Image: FT: Low Worker Productivity Hinders Trump's Economic Growth

By    |   Wednesday, 17 May 2017 11:13 AM

A sluggish labor market and low worker productivity are among the factors limiting President Donald Trump’s plans for robust economic growth.

"U.S. labor productivity — a driver of the economy’s fortunes — is forecast to expand 1 percent this year, an improvement on the 0.5 percent recorded for 2016 but far shy of the 2.9 percent growth seen from 1999 to 2006," the Financial Times reported, citing Conference Board projections shared with the newspaper.
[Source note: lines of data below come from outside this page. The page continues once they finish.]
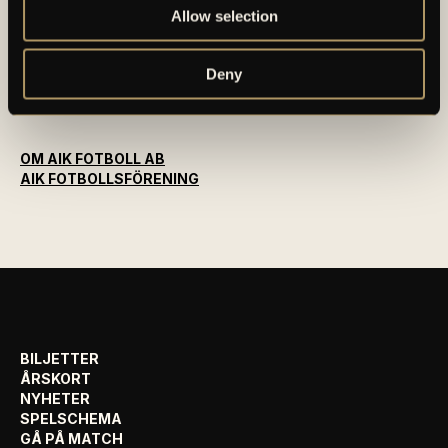
elitfotbollsverksamhet genom ett herrlag och ett
Allow selection
damlag. Herrlaget spelar i Allsvenskan och damlaget
spelar i OBOS Damallsvenskan. AIK Fotboll AB är
Deny
noterat på NGM Nordic Growth Market Stockholm.
OM AIK FOTBOLL AB
AIK FOTBOLLSFÖRENING
BILJETTER
ÅRSKORT
NYHETER
SPELSCHEMA
GÅ PÅ MATCH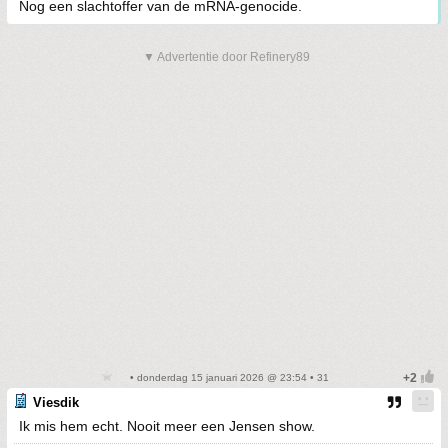
Nog een slachtoffer van de mRNA-genocide.
▼ Advertentie door Refinery89
• donderdag 15 januari 2026 @ 23:54 • 31
Viesdik
Ik mis hem echt. Nooit meer een Jensen show.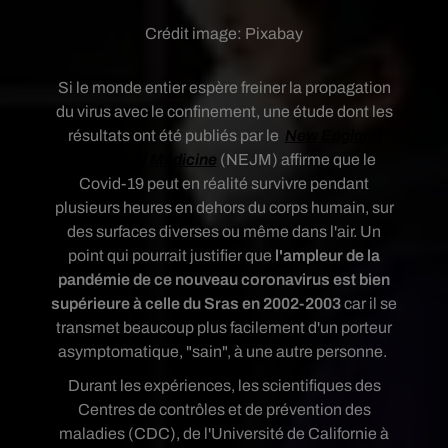
Crédit image:
Pixabay
Si le monde entier espère freiner la propagation
du virus avec le confinement, une étude dont les
résultats ont été publiés par le
New England
Journal of Medicine
(NEJM) affirme que le
Covid-19 peut en réalité survivre pendant
plusieurs heures en dehors du corps humain, sur
des surfaces diverses ou même dans l'air. Un
point qui pourrait justifier que
l'ampleur de la
pandémie de ce nouveau coronavirus est bien
supérieure à celle du Sras en 2002-2003
car il se
transmet beaucoup plus facilement d'un porteur
asymptomatique, "sain", à une autre personne.
Durant les expériences, les scientifiques des
Centres de contrôles et de prévention des
maladies (CDC), de l'Université de Californie à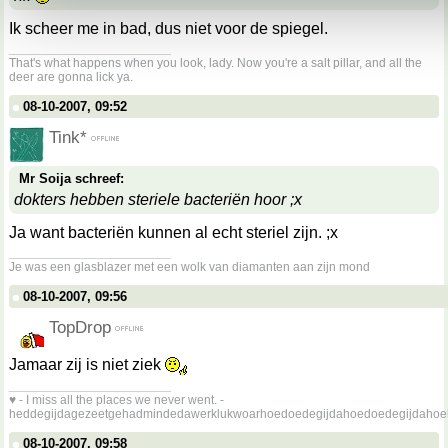
Ik scheer me in bad, dus niet voor de spiegel.
__________________
That's what happens when you look, lady. Now you're a salt pillar, and all the
deer are gonna lick ya.
08-10-2007, 09:52
Tink*
Mr Soija schreef:
dokters hebben steriele bacteriën hoor ;x
Ja want bacteriën kunnen al echt steriel zijn. ;x
__________________
Je was een glasblazer met een wolk van diamanten aan zijn mond
08-10-2007, 09:56
TopDrop
Jamaar zij is niet ziek
__________________
♥ - I miss all the places we never went. -
heddegijdagezeetgehadmindedawerklukwoarhoedoedegijdahoedoedegijdahoe
08-10-2007, 09:58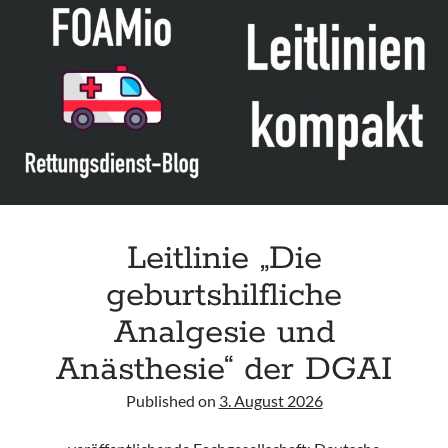
Assessment and Management in the Emergency Department“ der IAEM
Leitlinie „Use of VV ECMO in paediatric patients for the treatment of
acute respiratory failure“ der Polish Society of Anaesthesiology and
Intensive Therapy
Leitlinie „Management of Hypercalcaemia in Adult Patients in the
Emergency Department“ der IAEM
Leitlinie „Behavioural Emergencies in Emergency Departments“ der IFEM
Leitlinie „Die
geburtshilfliche
Analgesie und
Anästhesie“ der DGAI
Published on
3. August 2026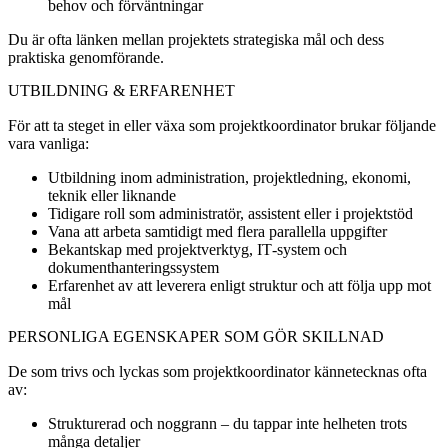
behov och förväntningar
Du är ofta länken mellan projektets strategiska mål och dess
praktiska genomförande.
UTBILDNING & ERFARENHET
För att ta steget in eller växa som projektkoordinator brukar följande
vara vanliga:
Utbildning inom administration, projektledning, ekonomi,
teknik eller liknande
Tidigare roll som administratör, assistent eller i projektstöd
Vana att arbeta samtidigt med flera parallella uppgifter
Bekantskap med projektverktyg, IT‑system och
dokumenthanteringssystem
Erfarenhet av att leverera enligt struktur och att följa upp mot
mål
PERSONLIGA EGENSKAPER SOM GÖR SKILLNAD
De som trivs och lyckas som projektkoordinator kännetecknas ofta
av:
Strukturerad och noggrann – du tappar inte helheten trots
många detaljer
Labor productivity is commonly defined as a measure of economic growth within a country. It measures the amount of goods and services produced by one hour of labor; specifically, labor productivity measures the amount of real gross domestic product (GDP) produced by an hour of labor. Growth in labor productivity depends on three main factors: investment and saving in physical capital, new technology, and human capital.

If the sluggish performance continues, "it will make it harder for the U.S. to meet the stellar gross domestic product growth targets set by the Trump administration, which is counting on lower taxes and lighter regulation to spur growth of at least 3 percent," the Times reported.
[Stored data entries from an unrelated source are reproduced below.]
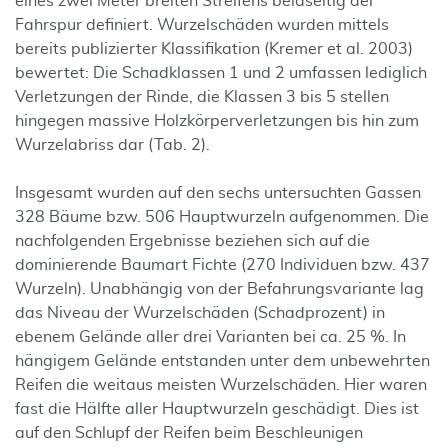
eines zwei Meter breiten Streifens beidseitig der
Fahrspur definiert. Wurzelschäden wurden mittels
bereits publizierter Klassifikation (Kremer et al. 2003)
bewertet: Die Schadklassen 1 und 2 umfassen lediglich
Verletzungen der Rinde, die Klassen 3 bis 5 stellen
hingegen massive Holzkörperverletzungen bis hin zum
Wurzelabriss dar (Tab. 2).
Insgesamt wurden auf den sechs untersuchten Gassen
328 Bäume bzw. 506 Hauptwurzeln aufgenommen. Die
nachfolgenden Ergebnisse beziehen sich auf die
dominierende Baumart Fichte (270 Individuen bzw. 437
Wurzeln). Unabhängig von der Befahrungsvariante lag
das Niveau der Wurzelschäden (Schadprozent) in
ebenem Gelände aller drei Varianten bei ca. 25 %. In
hängigem Gelände entstanden unter dem unbewehrten
Reifen die weitaus meisten Wurzelschäden. Hier waren
fast die Hälfte aller Hauptwurzeln geschädigt. Dies ist
auf den Schlupf der Reifen beim Beschleunigen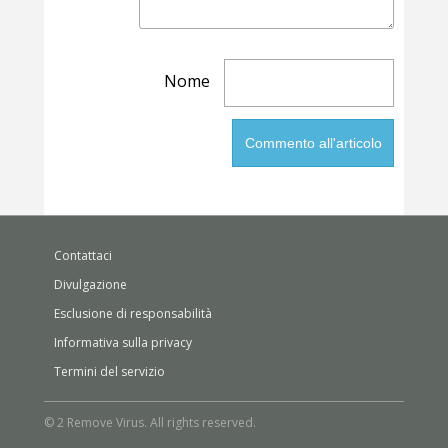
Nome
Contattaci
Divulgazione
Esclusione di responsabilità
Informativa sulla privacy
Termini del servizio
© 2 Remove Virus. All rights reserved.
“Even an optimistic productivity scenario would not get close to the Trump administration’s target of 3 percent GDP growth,” Bart van Ark, chief economist at the Conference Board, a think-tank, told the FT.

However, there are much more optimistic forecasts for any skeptical investors to consider.
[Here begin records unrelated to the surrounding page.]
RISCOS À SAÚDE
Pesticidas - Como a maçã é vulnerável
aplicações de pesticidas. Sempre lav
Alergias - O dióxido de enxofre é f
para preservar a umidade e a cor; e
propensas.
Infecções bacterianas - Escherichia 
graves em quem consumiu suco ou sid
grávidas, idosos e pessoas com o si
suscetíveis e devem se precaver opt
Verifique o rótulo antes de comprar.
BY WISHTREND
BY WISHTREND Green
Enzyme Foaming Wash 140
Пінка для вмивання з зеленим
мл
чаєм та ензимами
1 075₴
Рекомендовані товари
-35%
The U.S. economy is forecast to expand at a 4.1 percent annualized pace in the second quarter following the release of April figures on housing starts and industrial output, the Atlanta Federal Reserve's GDP Now forecast model showed on Tuesday.

Domestic factory production increased 1.0 percent last month for its biggest monthly gain in over three years, but housing starts unexpectedly fell 2.6 percent, government data showed on Tuesday.

The latest second-quarter gross domestic product estimate was faster than the 3.6 percent reading calculated on May 12, the Atlanta Fed said on its website.

Elsewhere, veteran financial guru and former Ronald Reagan adviser Larry Kudlow said that the Trump White House estimates of economic growth of 3 percent to 3.5 percent are actually “too conservative” and the economy is poised to expand much faster than that.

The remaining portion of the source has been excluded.